[Start of TEXT EXCERPT]

Binomial theorem helps with:

- Solving problems in the field of combinatorics, calculus, algebra, and other areas of mathematics.
- Binomial distribution, which gives the probability of an event returning an outcome of success or failure
- Negative binomial distribution, a probability-based distribution in which the number of events needed to return an outcome of success
- Calculating the coefficient of a given expansion in a binomial multiplication without building a Pascal’s triangle.

## More Examples

**Question 1**

Find the coefficient of *x*^{4} in the expansion of (*x*+5)^{5}

__Solution:__

${\left(x+5\right)}^{5}=\sum _{k=0}^{5}\left(\begin{array}{c}5\\ k\end{array}\right){x}^{5-k}5k$

__Step 1:__ Identify the value of *k *needed for substitution.

${x}^{4}={x}^{5-k}$

Compare the exponents and solve for *k*.

4 = 5-*k*

*k* = 5-4

*k* = 1

The value of *k* is identified as 1.

[End of TEXT EXCERPT]
[Start of EXTRACTED RECORDS]

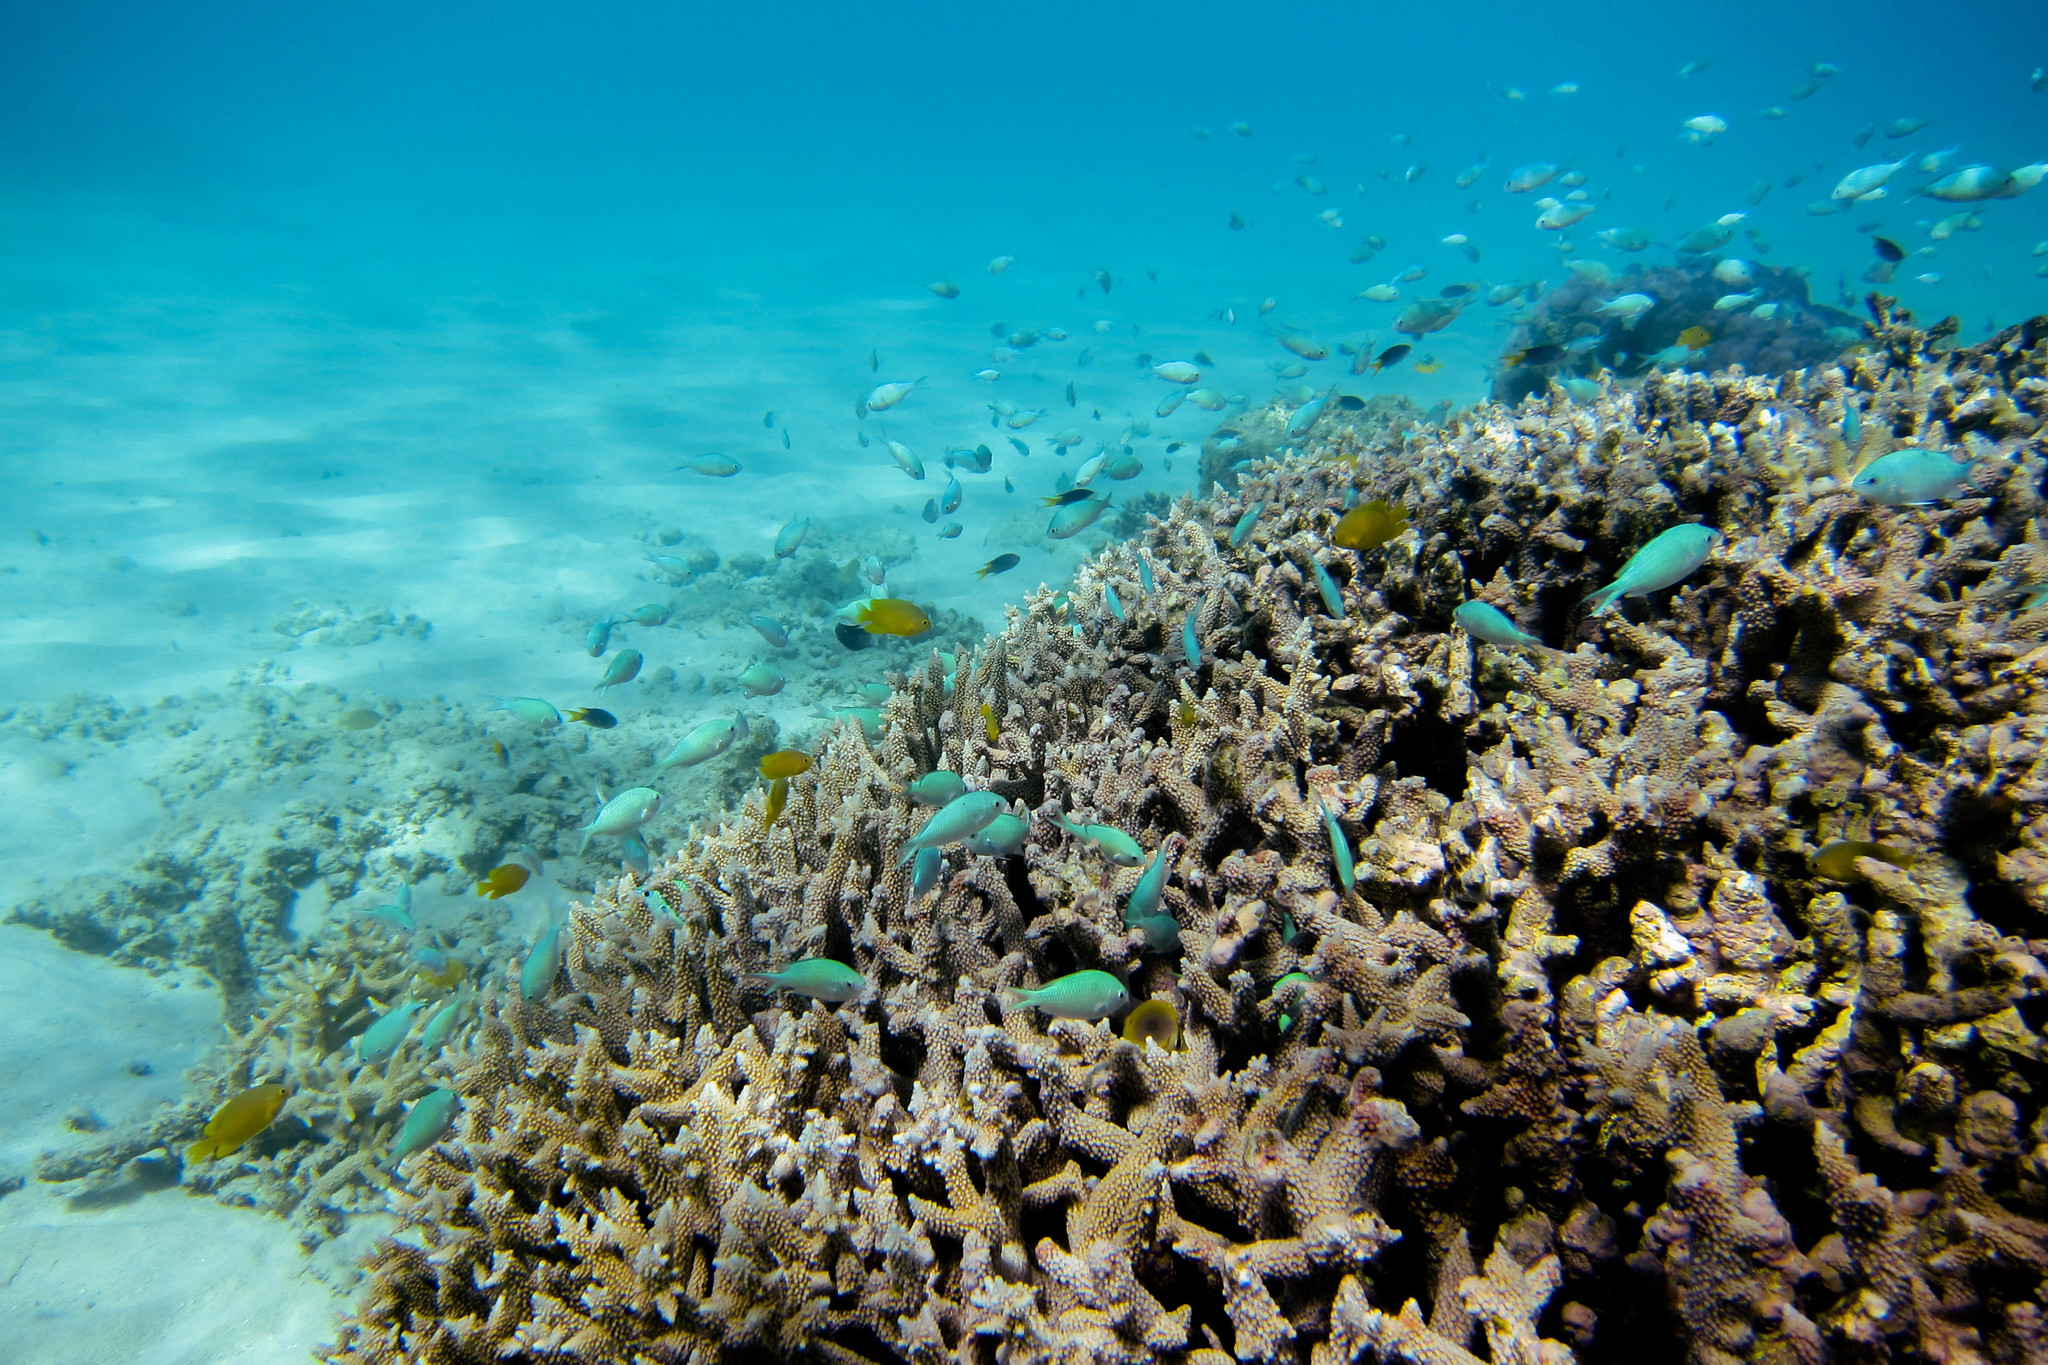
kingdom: Animalia
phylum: Chordata
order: Perciformes
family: Pomacentridae
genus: Chromis
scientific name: Chromis viridis
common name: Blue-green chromis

[End of EXTRACTED RECORDS]

WHAT YOU ARE ASKED TO DO »
Pick up the binomial theorem text after its last sentence and carry it on from there.

RESPONSE FOR THIS EXERCISE »
__Step 2:__

We can then calculate the coefficient as follows:

$\left(\begin{array}{c}5\\ 1\end{array}\right){x}^{5-1}{5}^{1}=\frac{5!}{(5-1)!1!}{x}^{4}{5}^{1}=25{x}^{4}$

**Question 2**

What is the coefficient of *x*^{4} *y*^{15} in the expansion of (*x*+*y*)^{19}

^{${\left(x+y\right)}^{19}=\sum _{k=0}^{19}\left(\begin{array}{c}19\\ k\end{array}\right){x}^{19-k}{y}^{k}$}

__Step 1:__ Identify the value of *k *needed for substitution

${y}^{k}={y}^{15}$

Compare the exponents. We that k = 15, thus, the value of *k* is 15.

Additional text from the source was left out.